SOURCE PASSAGE =>
>>>
Forum Discussion

Jamey_Price_105's avatar
Jamey_Price_105
Icon for Nimbostratus rankNimbostratus
Jun 21, 2006

Trying to rewrite page content

I have an iRule I'm adapting from some posted on this site. My goal is to take the content that clustered internal servers send to the client and strip out their hostnames and replace them with the hostname of the site.

 

 

Needless to say, this does not go so well.

 

 

when HTTP_REQUEST {

 

Don't allow data to be chunked

 

if { [HTTP::version] eq "1.1" } {

 

if { [HTTP::header exists "Connection"] } {

 

I commented this out. It was in the original

 

iRules I'm basing this off of, but I got an

 

error whenever my rule hit this line.

 

HTTP::header replace "Connection" "Keep-Alive"

 

}

 

HTTP::version "1.0"

 

}

 

}

 

when HTTP_RESPONSE {

 

Only check responses that are a text content type

 

(text/html, text/xml, text/plain, etc).

 

if { [HTTP::header "Content-Type"] starts_with "text/" } {

 

Get the content length so we can request the data to be

 

processed in the HTTP_RESPONSE_DATA event.

 

log "Response type is [HTTP::header "Content-Type"]"

 

if { [HTTP::header exists "Content-Length"] } {

 

set content_length [HTTP::header "Content-Length"]

 

} else {

 

set content_length 4294967295

 

}

 

if { $content_length > 0 } {

 

HTTP::collect $content_length

 

}

 

This is the line that is the source of the rather gnarly

 

and question-mark laden text I've pasted in below.

 

log "My content type is [HTTP::header "Content-Type"] and my data is [HTTP::payload]"
<<<
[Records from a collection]
>>>
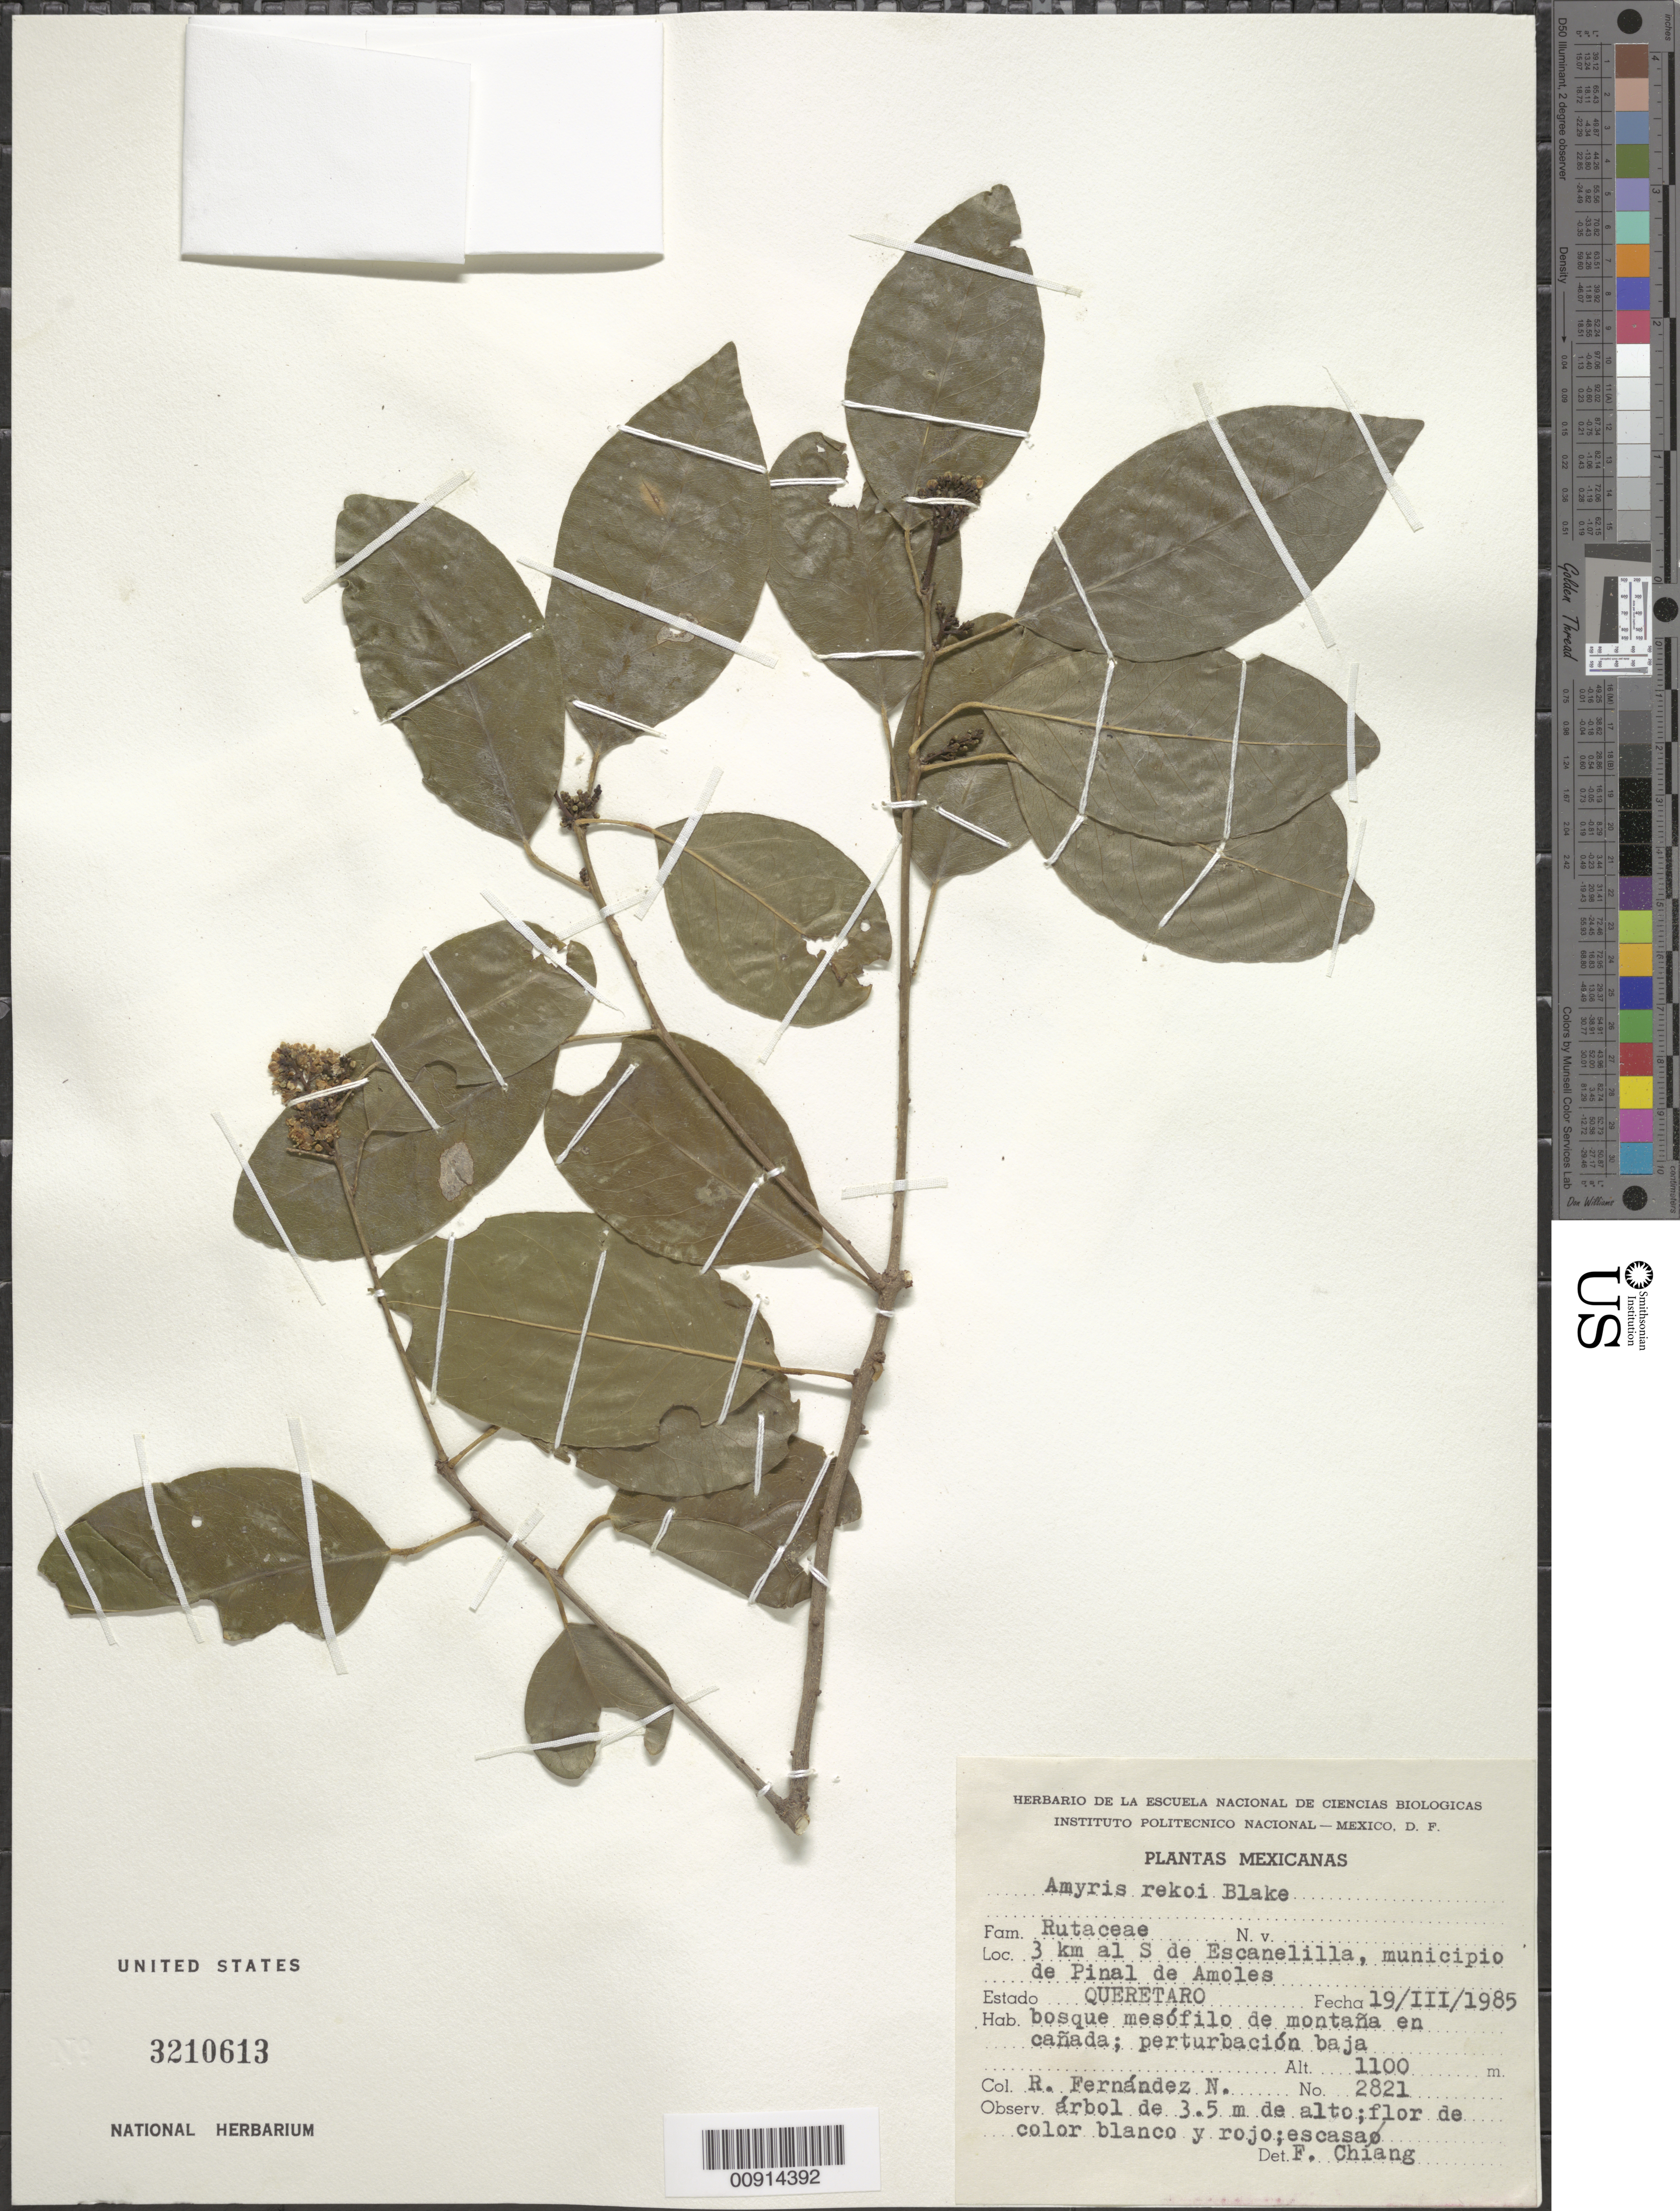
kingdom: Plantae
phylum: Tracheophyta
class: Magnoliopsida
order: Sapindales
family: Rutaceae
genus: Amyris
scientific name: Amyris rekoi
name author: Blake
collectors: R. Fernández Nava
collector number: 2821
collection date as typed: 19 Mar 1985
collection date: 1985-03-19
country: Mexico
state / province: Queretaro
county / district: Pinal de Amoles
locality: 3 km. al S de Escanelilla, municipio de Pinal de Amoles, Querétaro.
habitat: Bosque mesófilo de montaña en cañada; perturbación baja.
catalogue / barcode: US 3210613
<<<
DIRECTIONS => Reproduce the forum post on rewriting page content word for word, from start to finish.

CORRECT ANSWER =>
Forum Discussion

Jamey_Price_105's avatar
Jamey_Price_105
Icon for Nimbostratus rankNimbostratus
Jun 21, 2006

Trying to rewrite page content

I have an iRule I'm adapting from some posted on this site. My goal is to take the content that clustered internal servers send to the client and strip out their hostnames and replace them with the hostname of the site.

 

 

Needless to say, this does not go so well.

 

 

when HTTP_REQUEST {

 

Don't allow data to be chunked

 

if { [HTTP::version] eq "1.1" } {

 

if { [HTTP::header exists "Connection"] } {

 

I commented this out. It was in the original

 

iRules I'm basing this off of, but I got an

 

error whenever my rule hit this line.

 

HTTP::header replace "Connection" "Keep-Alive"

 

}

 

HTTP::version "1.0"

 

}

 

}

 

when HTTP_RESPONSE {

 

Only check responses that are a text content type

 

(text/html, text/xml, text/plain, etc).

 

if { [HTTP::header "Content-Type"] starts_with "text/" } {

 

Get the content length so we can request the data to be

 

processed in the HTTP_RESPONSE_DATA event.

 

log "Response type is [HTTP::header "Content-Type"]"

 

if { [HTTP::header exists "Content-Length"] } {

 

set content_length [HTTP::header "Content-Length"]

 

} else {

 

set content_length 4294967295

 

}

 

if { $content_length > 0 } {

 

HTTP::collect $content_length

 

}

 

This is the line that is the source of the rather gnarly

 

and question-mark laden text I've pasted in below.

 

log "My content type is [HTTP::header "Content-Type"] and my data is [HTTP::payload]"